Christmas Is… 2006

There is probably some kind of lawsuit in the fact that fathers go home and mothers stay in the hospital with the baby. What the hell am I supposed to do with myself.

I mean, besides drink. Which I’ve been doing since this morning.

So, listen, I’m sure that the metaphysical glory of fatherhood will descend on me, and when it does, none of you will be spared my particular brand of sanctimoniousness, but that’s not what today was about for me.

If there is a gender war, and I’ve always claimed there isn’t, but if there is, ladies, you need do nothing but wait. Let those furry fart machines say whatever the hell they want, let them make claims about brain size and the WNBA and anything else they want to, because, at some point, all of that will be… it will cease to have meaning. It will become meaningless.

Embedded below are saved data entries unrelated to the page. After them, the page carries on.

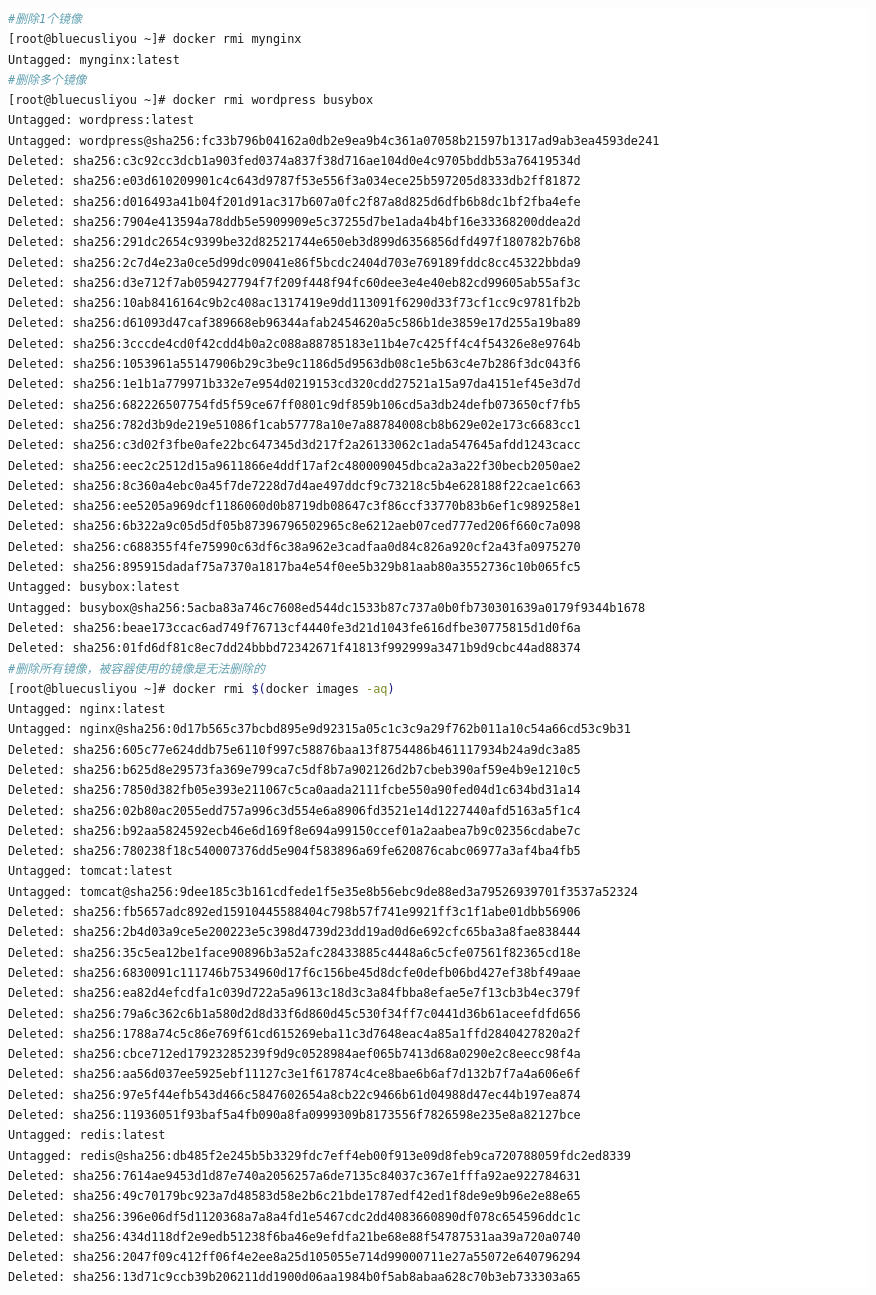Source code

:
 ```bash
#删除1个镜像
[root@bluecusliyou ~]# docker rmi mynginx
Untagged: mynginx:latest
#删除多个镜像
[root@bluecusliyou ~]# docker rmi wordpress busybox
Untagged: wordpress:latest
Untagged: wordpress@sha256:fc33b796b04162a0db2e9ea9b4c361a07058b21597b1317ad9ab3ea4593de241
Deleted: sha256:c3c92cc3dcb1a903fed0374a837f38d716ae104d0e4c9705bddb53a76419534d
Deleted: sha256:e03d610209901c4c643d9787f53e556f3a034ece25b597205d8333db2ff81872
Deleted: sha256:d016493a41b04f201d91ac317b607a0fc2f87a8d825d6dfb6b8dc1bf2fba4efe
Deleted: sha256:7904e413594a78ddb5e5909909e5c37255d7be1ada4b4bf16e33368200ddea2d
Deleted: sha256:291dc2654c9399be32d82521744e650eb3d899d6356856dfd497f180782b76b8
Deleted: sha256:2c7d4e23a0ce5d99dc09041e86f5bcdc2404d703e769189fddc8cc45322bbda9
Deleted: sha256:d3e712f7ab059427794f7f209f448f94fc60dee3e4e40eb82cd99605ab55af3c
Deleted: sha256:10ab8416164c9b2c408ac1317419e9dd113091f6290d33f73cf1cc9c9781fb2b
Deleted: sha256:d61093d47caf389668eb96344afab2454620a5c586b1de3859e17d255a19ba89
Deleted: sha256:3cccde4cd0f42cdd4b0a2c088a88785183e11b4e7c425ff4c4f54326e8e9764b
Deleted: sha256:1053961a55147906b29c3be9c1186d5d9563db08c1e5b63c4e7b286f3dc043f6
Deleted: sha256:1e1b1a779971b332e7e954d0219153cd320cdd27521a15a97da4151ef45e3d7d
Deleted: sha256:682226507754fd5f59ce67ff0801c9df859b106cd5a3db24defb073650cf7fb5
Deleted: sha256:782d3b9de219e51086f1cab57778a10e7a88784008cb8b629e02e173c6683cc1
Deleted: sha256:c3d02f3fbe0afe22bc647345d3d217f2a26133062c1ada547645afdd1243cacc
Deleted: sha256:eec2c2512d15a9611866e4ddf17af2c480009045dbca2a3a22f30becb2050ae2
Deleted: sha256:8c360a4ebc0a45f7de7228d7d4ae497ddcf9c73218c5b4e628188f22cae1c663
Deleted: sha256:ee5205a969dcf1186060d0b8719db08647c3f86ccf33770b83b6ef1c989258e1
Deleted: sha256:6b322a9c05d5df05b87396796502965c8e6212aeb07ced777ed206f660c7a098
Deleted: sha256:c688355f4fe75990c63df6c38a962e3cadfaa0d84c826a920cf2a43fa0975270
Deleted: sha256:895915dadaf75a7370a1817ba4e54f0ee5b329b81aab80a3552736c10b065fc5
Untagged: busybox:latest
Untagged: busybox@sha256:5acba83a746c7608ed544dc1533b87c737a0b0fb730301639a0179f9344b1678
Deleted: sha256:beae173ccac6ad749f76713cf4440fe3d21d1043fe616dfbe30775815d1d0f6a
Deleted: sha256:01fd6df81c8ec7dd24bbbd72342671f41813f992999a3471b9d9cbc44ad88374
#删除所有镜像，被容器使用的镜像是无法删除的
[root@bluecusliyou ~]# docker rmi $(docker images -aq)
Untagged: nginx:latest
Untagged: nginx@sha256:0d17b565c37bcbd895e9d92315a05c1c3c9a29f762b011a10c54a66cd53c9b31
Deleted: sha256:605c77e624ddb75e6110f997c58876baa13f8754486b461117934b24a9dc3a85
Deleted: sha256:b625d8e29573fa369e799ca7c5df8b7a902126d2b7cbeb390af59e4b9e1210c5
Deleted: sha256:7850d382fb05e393e211067c5ca0aada2111fcbe550a90fed04d1c634bd31a14
Deleted: sha256:02b80ac2055edd757a996c3d554e6a8906fd3521e14d1227440afd5163a5f1c4
Deleted: sha256:b92aa5824592ecb46e6d169f8e694a99150ccef01a2aabea7b9c02356cdabe7c
Deleted: sha256:780238f18c540007376dd5e904f583896a69fe620876cabc06977a3af4ba4fb5
Untagged: tomcat:latest
Untagged: tomcat@sha256:9dee185c3b161cdfede1f5e35e8b56ebc9de88ed3a79526939701f3537a52324
Deleted: sha256:fb5657adc892ed15910445588404c798b57f741e9921ff3c1f1abe01dbb56906
Deleted: sha256:2b4d03a9ce5e200223e5c398d4739d23dd19ad0d6e692cfc65ba3a8fae838444
Deleted: sha256:35c5ea12be1face90896b3a52afc28433885c4448a6c5cfe07561f82365cd18e
Deleted: sha256:6830091c111746b7534960d17f6c156be45d8dcfe0defb06bd427ef38bf49aae
Deleted: sha256:ea82d4efcdfa1c039d722a5a9613c18d3c3a84fbba8efae5e7f13cb3b4ec379f
Deleted: sha256:79a6c362c6b1a580d2d8d33f6d860d45c530f34ff7c0441d36b61aceefdfd656
Deleted: sha256:1788a74c5c86e769f61cd615269eba11c3d7648eac4a85a1ffd2840427820a2f
Deleted: sha256:cbce712ed17923285239f9d9c0528984aef065b7413d68a0290e2c8eecc98f4a
Deleted: sha256:aa56d037ee5925ebf11127c3e1f617874c4ce8bae6b6af7d132b7f7a4a606e6f
Deleted: sha256:97e5f44efb543d466c5847602654a8cb22c9466b61d04988d47ec44b197ea874
Deleted: sha256:11936051f93baf5a4fb090a8fa0999309b8173556f7826598e235e8a82127bce
Untagged: redis:latest
Untagged: redis@sha256:db485f2e245b5b3329fdc7eff4eb00f913e09d8feb9ca720788059fdc2ed8339
Deleted: sha256:7614ae9453d1d87e740a2056257a6de7135c84037c367e1fffa92ae922784631
Deleted: sha256:49c70179bc923a7d48583d58e2b6c21bde1787edf42ed1f8de9e9b96e2e88e65
Deleted: sha256:396e06df5d1120368a7a8a4fd1e5467cdc2dd4083660890df078c654596ddc1c
Deleted: sha256:434d118df2e9edb51238f6ba46e9efdfa21be68e88f54787531aa39a720a0740
Deleted: sha256:2047f09c412ff06f4e2ee8a25d105055e714d99000711e27a55072e640796294
Deleted: sha256:13d71c9ccb39b206211dd1900d06aa1984b0f5ab8abaa628c70b3eb733303a65
```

At the end of the night tonight, I said to Jordana “I know something you will never know.” And that thing is the knowledge that nothing I will ever do, nothing that my father, my brothers or any of my guy friends ever do, will ever be as impossible to do as what she had just done, and that nothing I, the brothers, fathers and friends do that is close to being that incredible will ever come close to being accomplished with the kind of grace, beauty, and strength that I just saw Jordana go through.

I looked at my boy, laid out naked, all 22 inches and nearly 10 pounds of him (which I mention mostly because, well, there isn’t much else to him right now except for length, width and mass) and as much as I was knocked out by the fact that he seemed to be built exactly like Jordana, I knew we shared one more thing. That neither of us would ever be able to do what his mom did. And really, what my mom and all of our moms did.

I will leave the details to someone else, and for a much distant time, when the preggernauts around have been through this demonic ritual and we can all look back and laugh. I’m so tired, I’m about ready to rip off my own nuts.

But I have to be honest, the rest of the night I had one part of my brain always looking back on that room where we ripped life right out of the nicest girl I know, and where she smiled and laughed and cried with joy even at the utter apex of pain, and even though I just don’t think I learned anything about being a father, I was given a crash course in the utterly astonishing truth of what it is to be a mother.